* _Job_
For this exercise, restate word for word only the lines from the first line of the data to the line containing "Links and Bits for May 10th".

>>>>

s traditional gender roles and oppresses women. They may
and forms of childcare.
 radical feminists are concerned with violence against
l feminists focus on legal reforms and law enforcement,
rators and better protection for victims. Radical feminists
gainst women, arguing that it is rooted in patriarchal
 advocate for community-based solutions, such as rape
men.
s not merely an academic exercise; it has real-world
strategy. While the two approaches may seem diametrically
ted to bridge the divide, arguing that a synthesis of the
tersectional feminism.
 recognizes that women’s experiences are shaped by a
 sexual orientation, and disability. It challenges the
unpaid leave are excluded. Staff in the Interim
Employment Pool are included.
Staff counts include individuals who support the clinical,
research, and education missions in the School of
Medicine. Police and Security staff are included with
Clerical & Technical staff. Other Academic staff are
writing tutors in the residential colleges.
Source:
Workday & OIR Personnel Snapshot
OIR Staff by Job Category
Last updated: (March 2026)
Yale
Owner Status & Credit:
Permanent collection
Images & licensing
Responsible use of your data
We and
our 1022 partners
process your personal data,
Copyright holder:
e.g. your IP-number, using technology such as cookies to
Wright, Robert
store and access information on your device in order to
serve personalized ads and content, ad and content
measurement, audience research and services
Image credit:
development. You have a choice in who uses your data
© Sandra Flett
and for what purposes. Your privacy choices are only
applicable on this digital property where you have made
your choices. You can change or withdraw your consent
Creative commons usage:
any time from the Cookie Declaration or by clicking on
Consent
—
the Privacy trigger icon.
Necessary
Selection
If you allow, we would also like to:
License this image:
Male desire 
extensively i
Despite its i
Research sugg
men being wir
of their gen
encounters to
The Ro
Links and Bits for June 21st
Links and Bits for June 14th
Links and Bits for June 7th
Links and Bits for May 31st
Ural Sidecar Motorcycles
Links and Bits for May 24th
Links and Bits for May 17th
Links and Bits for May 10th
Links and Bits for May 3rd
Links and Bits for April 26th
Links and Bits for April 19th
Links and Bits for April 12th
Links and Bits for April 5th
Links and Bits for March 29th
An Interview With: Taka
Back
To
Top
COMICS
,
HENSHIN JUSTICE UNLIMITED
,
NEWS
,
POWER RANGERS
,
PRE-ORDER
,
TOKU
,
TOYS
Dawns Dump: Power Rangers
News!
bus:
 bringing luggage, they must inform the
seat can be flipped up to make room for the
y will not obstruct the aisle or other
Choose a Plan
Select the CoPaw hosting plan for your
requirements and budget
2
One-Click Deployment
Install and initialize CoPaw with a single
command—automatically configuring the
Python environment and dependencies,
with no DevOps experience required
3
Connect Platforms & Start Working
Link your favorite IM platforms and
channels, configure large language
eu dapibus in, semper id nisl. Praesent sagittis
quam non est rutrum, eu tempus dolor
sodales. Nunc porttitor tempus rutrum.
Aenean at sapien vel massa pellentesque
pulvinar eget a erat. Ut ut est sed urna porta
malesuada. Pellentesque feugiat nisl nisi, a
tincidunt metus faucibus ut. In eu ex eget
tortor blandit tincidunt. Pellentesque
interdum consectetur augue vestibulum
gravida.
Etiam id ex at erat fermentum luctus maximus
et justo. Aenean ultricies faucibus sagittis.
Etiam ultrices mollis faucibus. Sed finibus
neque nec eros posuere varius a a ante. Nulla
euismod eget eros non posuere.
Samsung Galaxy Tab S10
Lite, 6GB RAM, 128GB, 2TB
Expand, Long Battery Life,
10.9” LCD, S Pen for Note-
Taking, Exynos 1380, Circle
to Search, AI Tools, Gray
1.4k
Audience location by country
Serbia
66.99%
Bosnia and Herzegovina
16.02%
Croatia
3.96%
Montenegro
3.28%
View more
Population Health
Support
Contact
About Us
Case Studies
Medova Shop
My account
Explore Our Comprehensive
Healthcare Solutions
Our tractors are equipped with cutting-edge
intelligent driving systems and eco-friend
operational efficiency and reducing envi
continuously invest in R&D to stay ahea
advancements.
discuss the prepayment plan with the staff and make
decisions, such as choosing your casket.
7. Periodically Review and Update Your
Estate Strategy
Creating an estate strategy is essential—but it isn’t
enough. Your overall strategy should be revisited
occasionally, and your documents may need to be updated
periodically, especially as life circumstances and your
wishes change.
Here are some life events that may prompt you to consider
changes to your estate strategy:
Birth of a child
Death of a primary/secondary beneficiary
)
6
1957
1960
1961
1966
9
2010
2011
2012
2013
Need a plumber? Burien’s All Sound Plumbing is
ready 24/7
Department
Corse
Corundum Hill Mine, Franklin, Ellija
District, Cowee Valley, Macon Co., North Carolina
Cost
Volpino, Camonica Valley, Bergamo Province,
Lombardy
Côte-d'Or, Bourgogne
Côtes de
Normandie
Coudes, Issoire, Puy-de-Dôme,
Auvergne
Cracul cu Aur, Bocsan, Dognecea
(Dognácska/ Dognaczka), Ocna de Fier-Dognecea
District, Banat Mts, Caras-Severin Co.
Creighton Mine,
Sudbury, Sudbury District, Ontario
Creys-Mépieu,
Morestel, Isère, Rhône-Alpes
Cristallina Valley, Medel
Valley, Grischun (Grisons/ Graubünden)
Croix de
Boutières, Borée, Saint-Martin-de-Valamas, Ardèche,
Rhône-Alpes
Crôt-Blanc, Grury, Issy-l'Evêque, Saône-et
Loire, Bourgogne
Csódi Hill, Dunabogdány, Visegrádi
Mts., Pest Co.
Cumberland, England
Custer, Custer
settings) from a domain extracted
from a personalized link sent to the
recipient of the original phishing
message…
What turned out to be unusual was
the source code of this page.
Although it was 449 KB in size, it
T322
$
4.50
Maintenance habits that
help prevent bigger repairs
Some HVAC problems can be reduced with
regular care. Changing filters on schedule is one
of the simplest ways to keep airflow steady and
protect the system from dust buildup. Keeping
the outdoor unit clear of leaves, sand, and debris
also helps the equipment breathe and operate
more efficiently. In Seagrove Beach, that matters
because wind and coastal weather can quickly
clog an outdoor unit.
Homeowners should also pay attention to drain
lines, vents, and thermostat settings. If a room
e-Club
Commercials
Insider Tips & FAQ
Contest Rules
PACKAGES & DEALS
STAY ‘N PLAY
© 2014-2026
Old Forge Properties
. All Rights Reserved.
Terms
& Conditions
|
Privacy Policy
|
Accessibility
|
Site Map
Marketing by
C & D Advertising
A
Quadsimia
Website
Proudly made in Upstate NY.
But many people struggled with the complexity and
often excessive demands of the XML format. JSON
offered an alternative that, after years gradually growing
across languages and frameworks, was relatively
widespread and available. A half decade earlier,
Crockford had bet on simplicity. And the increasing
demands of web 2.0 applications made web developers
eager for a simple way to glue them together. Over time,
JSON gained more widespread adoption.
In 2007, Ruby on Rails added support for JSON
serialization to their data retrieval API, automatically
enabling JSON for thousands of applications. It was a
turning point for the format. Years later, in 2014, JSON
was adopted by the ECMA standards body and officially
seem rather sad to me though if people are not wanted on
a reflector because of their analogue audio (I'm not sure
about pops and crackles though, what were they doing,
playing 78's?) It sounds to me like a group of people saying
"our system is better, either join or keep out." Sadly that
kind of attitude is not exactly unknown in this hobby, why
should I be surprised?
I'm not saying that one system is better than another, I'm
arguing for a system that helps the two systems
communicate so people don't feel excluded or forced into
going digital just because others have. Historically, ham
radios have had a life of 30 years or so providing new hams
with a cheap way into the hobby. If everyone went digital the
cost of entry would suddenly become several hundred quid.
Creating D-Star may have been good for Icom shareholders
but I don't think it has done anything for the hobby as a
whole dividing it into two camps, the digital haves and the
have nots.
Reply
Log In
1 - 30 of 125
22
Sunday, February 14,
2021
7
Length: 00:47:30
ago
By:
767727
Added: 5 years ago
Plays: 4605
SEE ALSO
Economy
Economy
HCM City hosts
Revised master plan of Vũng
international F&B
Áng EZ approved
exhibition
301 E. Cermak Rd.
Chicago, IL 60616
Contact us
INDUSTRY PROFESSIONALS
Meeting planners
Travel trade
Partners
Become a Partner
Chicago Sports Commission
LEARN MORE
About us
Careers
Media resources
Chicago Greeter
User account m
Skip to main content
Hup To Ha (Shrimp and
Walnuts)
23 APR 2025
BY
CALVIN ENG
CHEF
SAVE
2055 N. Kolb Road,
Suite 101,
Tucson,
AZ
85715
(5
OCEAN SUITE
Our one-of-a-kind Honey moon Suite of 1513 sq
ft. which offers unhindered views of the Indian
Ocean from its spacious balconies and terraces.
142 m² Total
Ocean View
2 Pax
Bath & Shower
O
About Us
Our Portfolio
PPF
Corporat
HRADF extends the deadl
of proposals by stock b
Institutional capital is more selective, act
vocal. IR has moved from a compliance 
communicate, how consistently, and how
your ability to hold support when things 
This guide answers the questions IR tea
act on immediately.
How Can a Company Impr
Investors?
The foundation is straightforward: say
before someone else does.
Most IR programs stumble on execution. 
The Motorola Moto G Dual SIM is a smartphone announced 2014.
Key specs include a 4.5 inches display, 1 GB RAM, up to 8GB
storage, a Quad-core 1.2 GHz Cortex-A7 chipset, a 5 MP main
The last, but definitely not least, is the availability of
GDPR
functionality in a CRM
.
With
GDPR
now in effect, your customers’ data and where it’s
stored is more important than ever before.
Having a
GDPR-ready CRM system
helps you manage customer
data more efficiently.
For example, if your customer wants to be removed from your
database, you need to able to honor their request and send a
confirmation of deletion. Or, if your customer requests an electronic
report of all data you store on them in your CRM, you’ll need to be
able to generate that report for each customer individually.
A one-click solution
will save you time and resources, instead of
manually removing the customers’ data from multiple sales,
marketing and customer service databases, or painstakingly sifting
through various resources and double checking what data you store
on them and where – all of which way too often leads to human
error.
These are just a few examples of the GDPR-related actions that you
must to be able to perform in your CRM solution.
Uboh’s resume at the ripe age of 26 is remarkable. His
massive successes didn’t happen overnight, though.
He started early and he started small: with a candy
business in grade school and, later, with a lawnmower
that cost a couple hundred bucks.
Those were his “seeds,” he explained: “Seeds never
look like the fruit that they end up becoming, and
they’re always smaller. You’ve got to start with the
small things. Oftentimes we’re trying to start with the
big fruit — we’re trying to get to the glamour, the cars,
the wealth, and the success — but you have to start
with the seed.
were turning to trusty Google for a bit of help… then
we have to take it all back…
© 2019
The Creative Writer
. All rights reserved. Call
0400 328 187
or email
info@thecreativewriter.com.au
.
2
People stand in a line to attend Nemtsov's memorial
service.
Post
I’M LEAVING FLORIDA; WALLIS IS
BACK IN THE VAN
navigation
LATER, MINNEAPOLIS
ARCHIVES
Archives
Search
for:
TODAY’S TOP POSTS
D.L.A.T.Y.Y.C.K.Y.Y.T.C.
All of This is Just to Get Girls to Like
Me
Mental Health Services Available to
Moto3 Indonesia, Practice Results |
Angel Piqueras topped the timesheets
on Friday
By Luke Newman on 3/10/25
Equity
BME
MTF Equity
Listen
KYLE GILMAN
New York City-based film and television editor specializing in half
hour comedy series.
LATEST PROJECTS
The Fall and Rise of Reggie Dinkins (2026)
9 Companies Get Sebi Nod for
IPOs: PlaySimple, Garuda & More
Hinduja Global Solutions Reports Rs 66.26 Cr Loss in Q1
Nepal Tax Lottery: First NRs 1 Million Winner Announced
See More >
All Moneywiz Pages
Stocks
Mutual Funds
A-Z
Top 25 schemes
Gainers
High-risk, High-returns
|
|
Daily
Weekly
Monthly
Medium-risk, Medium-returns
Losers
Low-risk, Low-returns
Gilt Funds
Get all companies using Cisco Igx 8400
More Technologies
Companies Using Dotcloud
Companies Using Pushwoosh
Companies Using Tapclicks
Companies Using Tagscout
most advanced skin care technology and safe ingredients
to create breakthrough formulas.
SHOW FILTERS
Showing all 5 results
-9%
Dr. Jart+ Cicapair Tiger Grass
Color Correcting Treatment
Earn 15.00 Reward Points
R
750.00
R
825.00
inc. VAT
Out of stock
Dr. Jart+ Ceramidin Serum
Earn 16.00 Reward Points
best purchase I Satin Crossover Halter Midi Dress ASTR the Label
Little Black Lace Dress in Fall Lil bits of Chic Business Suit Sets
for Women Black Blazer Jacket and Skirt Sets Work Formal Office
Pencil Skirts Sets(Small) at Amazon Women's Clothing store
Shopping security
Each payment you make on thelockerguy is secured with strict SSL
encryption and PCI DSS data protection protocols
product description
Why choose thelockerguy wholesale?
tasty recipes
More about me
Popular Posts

<<<<

* _Expected answer_
s traditional gender roles and oppresses women. They may
and forms of childcare.
 radical feminists are concerned with violence against
l feminists focus on legal reforms and law enforcement,
rators and better protection for victims. Radical feminists
gainst women, arguing that it is rooted in patriarchal
 advocate for community-based solutions, such as rape
men.
s not merely an academic exercise; it has real-world
strategy. While the two approaches may seem diametrically
ted to bridge the divide, arguing that a synthesis of the
tersectional feminism.
 recognizes that women’s experiences are shaped by a
 sexual orientation, and disability. It challenges the
unpaid leave are excluded. Staff in the Interim
Employment Pool are included.
Staff counts include individuals who support the clinical,
research, and education missions in the School of
Medicine. Police and Security staff are included with
Clerical & Technical staff. Other Academic staff are
writing tutors in the residential colleges.
Source:
Workday & OIR Personnel Snapshot
OIR Staff by Job Category
Last updated: (March 2026)
Yale
Owner Status & Credit:
Permanent collection
Images & licensing
Responsible use of your data
We and
our 1022 partners
process your personal data,
Copyright holder:
e.g. your IP-number, using technology such as cookies to
Wright, Robert
store and access information on your device in order to
serve personalized ads and content, ad and content
measurement, audience research and services
Image credit:
development. You have a choice in who uses your data
© Sandra Flett
and for what purposes. Your privacy choices are only
applicable on this digital property where you have made
your choices. You can change or withdraw your consent
Creative commons usage:
any time from the Cookie Declaration or by clicking on
Consent
—
the Privacy trigger icon.
Necessary
Selection
If you allow, we would also like to:
License this image:
Male desire 
extensively i
Despite its i
Research sugg
men being wir
of their gen
encounters to
The Ro
Links and Bits for June 21st
Links and Bits for June 14th
Links and Bits for June 7th
Links and Bits for May 31st
Ural Sidecar Motorcycles
Links and Bits for May 24th
Links and Bits for May 17th
Links and Bits for May 10th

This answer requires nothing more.